Exercise prompt
Put everything from the start of the data down to the line containing "S’INSCRIRE MAINTENANT", both ends included, into a Markdown table with the columns No. and Text, giving each line a row number and skipping blank lines. Leave the pictures out.

Information
───

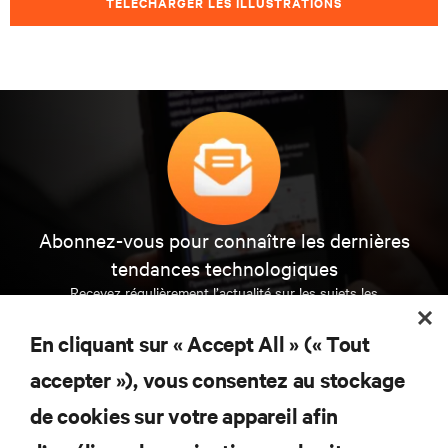
TÉLÉCHARGER LES ILLUSTRATIONS
Abonnez-vous pour connaître les dernières
tendances technologiques
Recevez régulièrement l’actualité sur les sujets les
plus importants du secteur, ainsi que les dernières
interventions et avis de nos experts sur la gestion,
En cliquant sur « Accept All » (« Tout
l’alimentation et le refroidissement des data centers
et des infrastructures informatiques critiques.
accepter »), vous consentez au stockage
de cookies sur votre appareil afin
S’INSCRIRE MAINTENANT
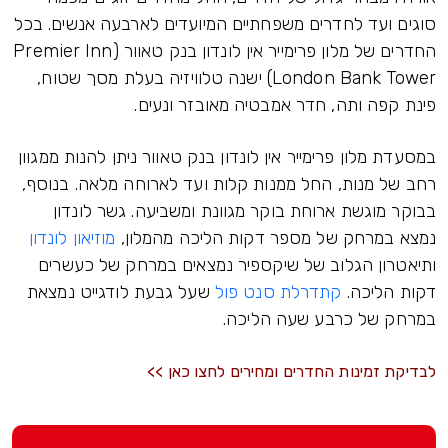
סוגים ועד לחדרים משפחתיים המיועדים לארבעה אנשים. בכל
החדרים של מלון פרימייר אין לונדון בנק טאוור (Premier Inn
London Bank Tower) ישנה טלוויזיה בעלת מסך שטוח,
פינת קפה ותה, חדר אמבטיה מאובזר ונעים.
במסעדת מלון פרימייר אין לונדון בנק טאוור ניתן להנות ממגוון
רחב של מנות, החל ממנות קלות ועד לארוחה מלאה. בנוסף,
בבוקר מוגשת ארוחת בוקר מגוונת ומשביעה. גשר לונדון
נמצא במרחק של מספר דקות הליכה מהמלון,
מוזיאון לונדון
ותיאטרון הגלוב של שיקספיר נמצאים במרחק של כעשרים
דקות הליכה.
קתדרלת סנט פול
שעל גבעת לודגייט נמצאת
במרחק של כרבע שעה הליכה.
לבדיקת זמינות החדרים ומחירים לחצו כאן >>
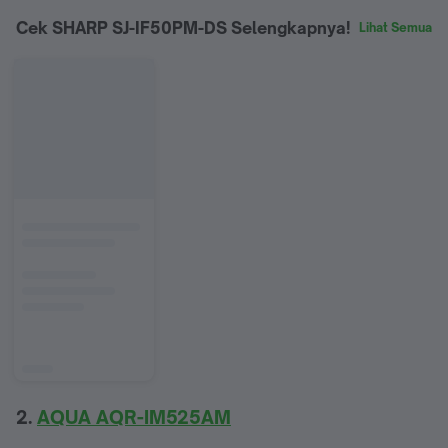
Cek SHARP SJ-IF50PM-DS Selengkapnya!
Lihat Semua
2.
AQUA AQR-IM525AM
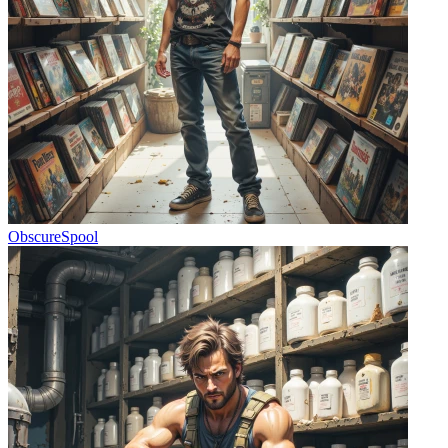
ObscureSpool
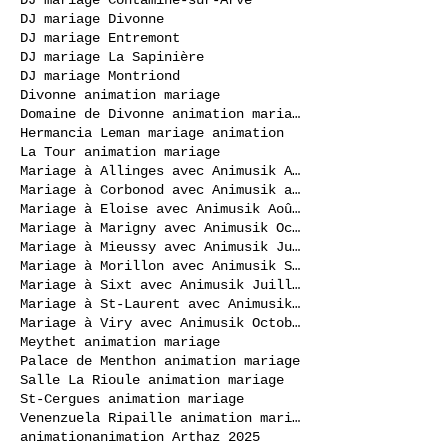
DJ mariage Divonne
DJ mariage Entremont
DJ mariage La Sapinière
DJ mariage Montriond
Divonne animation mariage
Domaine de Divonne animation mariage
Hermancia Leman mariage animation
La Tour animation mariage
Mariage à Allinges avec Animusik Août 2020
Mariage à Corbonod avec Animusik avril 2023
Mariage à Eloise avec Animusik Août 2020
Mariage à Marigny avec Animusik Octobre 2020
Mariage à Mieussy avec Animusik Juillet 2020
Mariage à Morillon avec Animusik Septembre 2020
Mariage à Sixt avec Animusik Juillet 2020
Mariage à St-Laurent avec Animusik Septembre 2020
Mariage à Viry avec Animusik Octobre 2020
Meythet animation mariage
Palace de Menthon animation mariage
Salle La Rioule animation mariage
St-Cergues animation mariage
Venenzuela Ripaille animation mariage
animation
animation Arthaz 2025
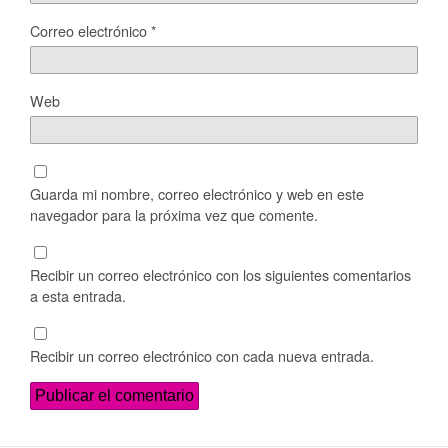
Correo electrónico
*
Web
Guarda mi nombre, correo electrónico y web en este
navegador para la próxima vez que comente.
Recibir un correo electrónico con los siguientes comentarios
a esta entrada.
Recibir un correo electrónico con cada nueva entrada.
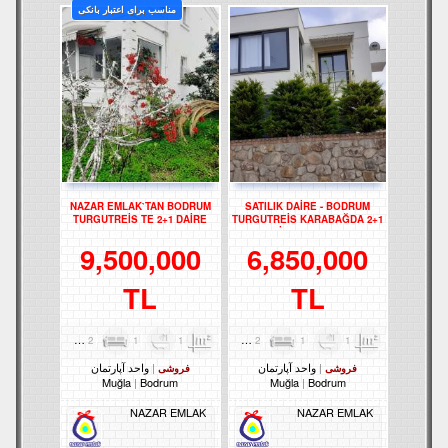
مناسب برای اعتبار بانکی
NAZAR EMLAK`TAN BODRUM
SATILIK DAİRE - BODRUM
TURGUTREİS TE 2+1 DAİRE
TURGUTREİS KARABAĞDA 2+1
REF-2928
DAİRE - REF- 3178
9,500,000
6,850,000
TL
TL
2
1
1
87m²
2
1
1
80m²
واحد آپارتمان
واحد آپارتمان
فروشی
فروشی
Muğla
Bodrum
Muğla
Bodrum
NAZAR EMLAK
NAZAR EMLAK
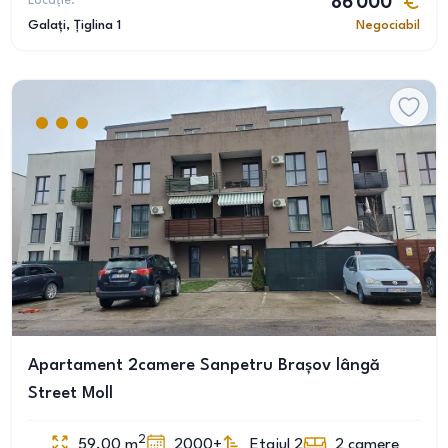
Locație:
86 000
Galați
, Țiglina 1
Negociabil
Apartament 2camere Sanpetru Brașov lângă
Street Moll
2
59.00
m
2000+
Etajul 2
2
camere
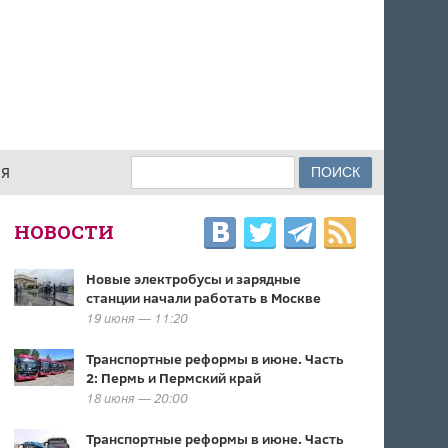
Поиск
ИЯ
ФОРМА ПОИСКА
НОВОСТИ
Новые электробусы и зарядные
станции начали работать в Москве
19 июня — 11:20
Транспортные реформы в июне. Часть
2: Пермь и Пермский край
18 июня — 20:00
Транспортные реформы в июне. Часть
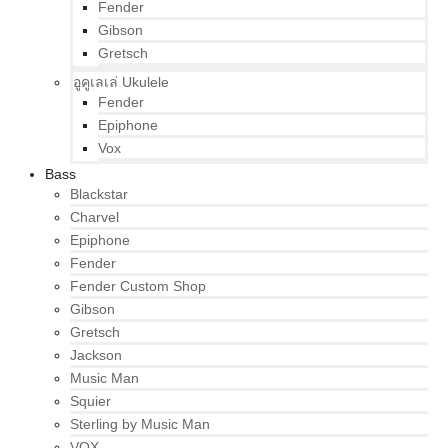
Fender
Gibson
Gretsch
อูคูเลเล่ Ukulele
Fender
Epiphone
Vox
Bass
Blackstar
Charvel
Epiphone
Fender
Fender Custom Shop
Gibson
Gretsch
Jackson
Music Man
Squier
Sterling by Music Man
VOX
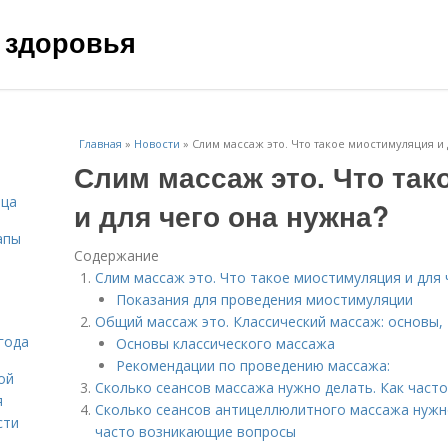
 здоровья
Главная
»
Новости
»
Слим массаж это. Что такое миостимуляция и 
Слим массаж это. Что та
ица
и для чего она нужна?
апы
Содержание
Слим массаж это. Что такое миостимуляция и для 
Показания для проведения миостимуляции
Общий массаж это. Классический массаж: основы,
года
Основы классического массажа
Рекомендации по проведению массажа:
ой
Сколько сеансов массажа нужно делать. Как част
я
Сколько сеансов антицеллюлитного массажа нужн
сти
часто возникающие вопросы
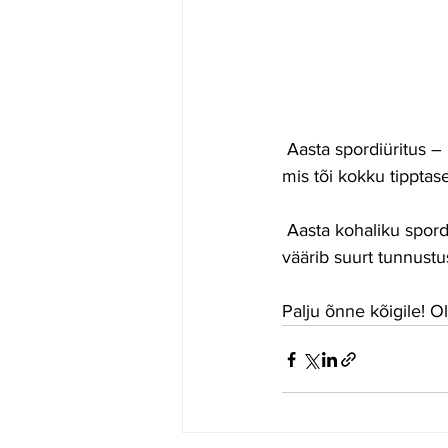
 Aasta spordiüritus – Rakveres toimunud võrkpalli MK etapi korraldamine Rakvere Vallimäel, 
mis tõi kokku tippta
 Aasta kohaliku spordielu edendaja – Merje Poom, kelle panus meie spordielu rikastamisse 
väärib suurt tunnustus
Palju õnne kõigile! O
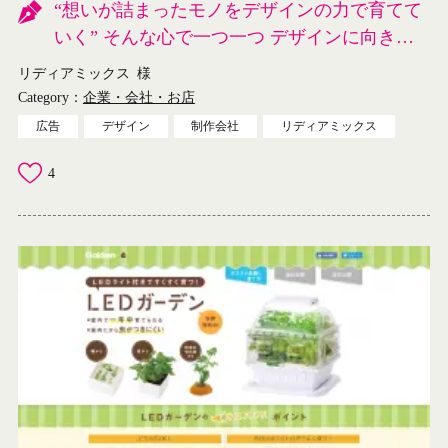
“想いが詰まったモノをデザインの力で育てて
いく” そんな心で一つ一つ デザインに向き合
ってます。
リディアミックス
様
Category：
企業・会社・お店
広告
デザイン
制作会社
リディアミックス
4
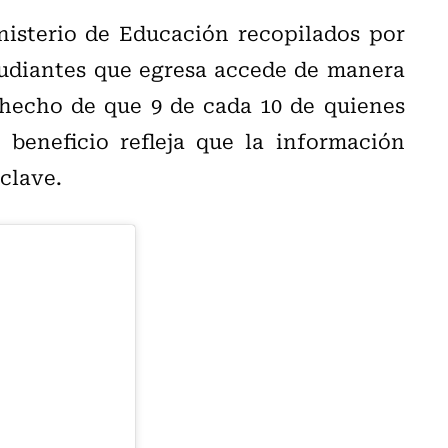
nisterio de Educación recopilados por
tudiantes que egresa accede de manera
 hecho de que 9 de cada 10 de quienes
beneficio refleja que la información
clave.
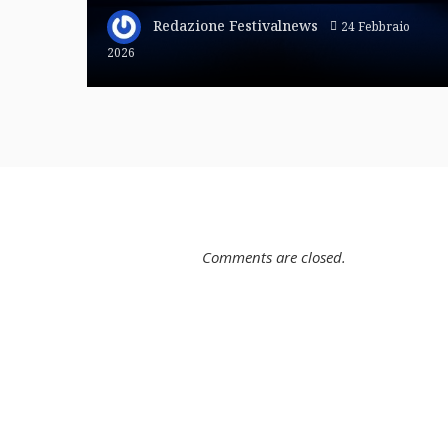
Redazione Festivalnews
24 Febbraio
2026
Comments are closed.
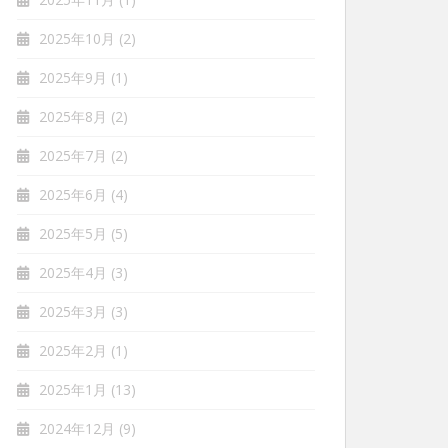
2025年10月
(2)
2025年9月
(1)
2025年8月
(2)
2025年7月
(2)
2025年6月
(4)
2025年5月
(5)
2025年4月
(3)
2025年3月
(3)
2025年2月
(1)
2025年1月
(13)
2024年12月
(9)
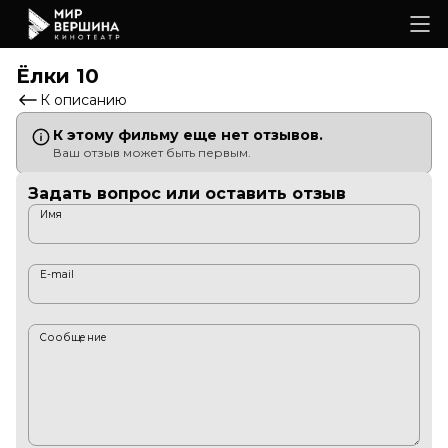
Ёлки 10
К описанию
К этому фильму еще нет отзывов.
Ваш отзыв может быть первым.
Задать вопрос или оставить отзыв
Имя
E-mail
Сообщение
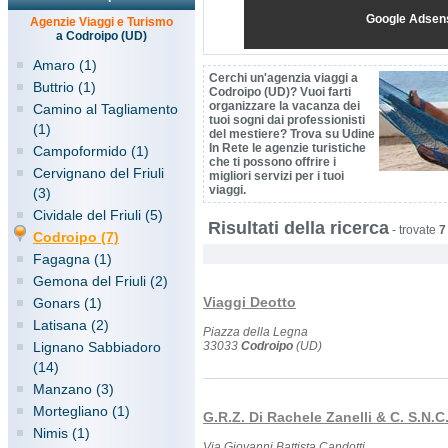
Google Adsen
Agenzie Viaggi e Turismo
a Codroipo (UD)
Amaro (1)
Cerchi un'agenzia viaggi a
Buttrio (1)
Codroipo (UD)? Vuoi farti
organizzare la vacanza dei
Camino al Tagliamento
tuoi sogni dai professionisti
(1)
del mestiere? Trova su Udine
In Rete le agenzie turistiche
Campoformido (1)
che ti possono offrire i
Cervignano del Friuli
migliori servizi per i tuoi
viaggi.
(3)
Cividale del Friuli (5)
Risultati della ricerca
-
trovate
7
Codroipo (7)
Fagagna (1)
Gemona del Friuli (2)
Viaggi Deotto
Gonars (1)
Latisana (2)
Piazza della Legna
Lignano Sabbiadoro
33033
Codroipo
(UD)
(14)
Manzano (3)
Mortegliano (1)
G.R.Z. Di Rachele Zanelli & C. S.N.C
Nimis (1)
Via Giovanni Battista Candotti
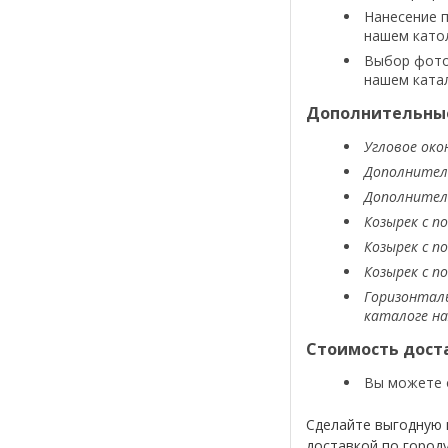
Нанесение п
нашем като
Выбор фотоп
нашем ката
Дополнительные
Угловое око
Дополнитель
Дополнитель
Козырек с п
Козырек с п
Козырек с п
Горизонталь
каталоге н
Стоимость дост
Вы можете 
Сделайте выгодную 
доставкой по город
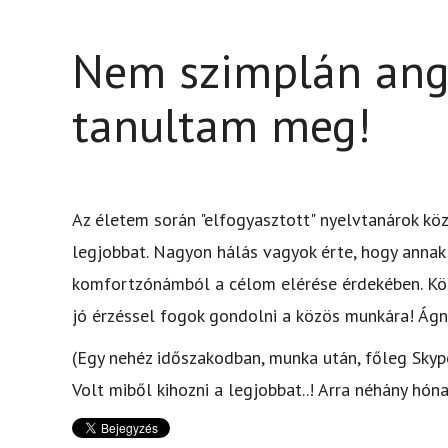
Nem szimplán ang
tanultam meg!
Az életem során "elfogyasztott" nyelvtanárok kö
legjobbat. Nagyon hálás vagyok érte, hogy annak 
komfortzónámból a célom elérése érdekében. Kö
jó érzéssel fogok gondolni a közös munkára! Ág
(Egy nehéz időszakodban, munka után, főleg Skype-
Volt miből kihozni a legjobbat..! Arra néhány hón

───

Your response
| No. | Text |
|---|---|
| 1 | TÉLÉCHARGER LES ILLUSTRATIONS |
| 2 | Abonnez-vous pour connaître les dernières |
| 3 | tendances technologiques |
| 4 | Recevez régulièrement l’actualité sur les sujets les |
| 5 | plus importants du secteur, ainsi que les dernières |
| 6 | interventions et avis de nos experts sur la gestion, |
| 7 | En cliquant sur « Accept All » (« Tout |
| 8 | l’alimentation et le refroidissement des data centers |
| 9 | et des infrastructures informatiques critiques. |
| 10 | accepter »), vous consentez au stockage |
| 11 | de cookies sur votre appareil afin |
| 12 | S’INSCRIRE MAINTENANT |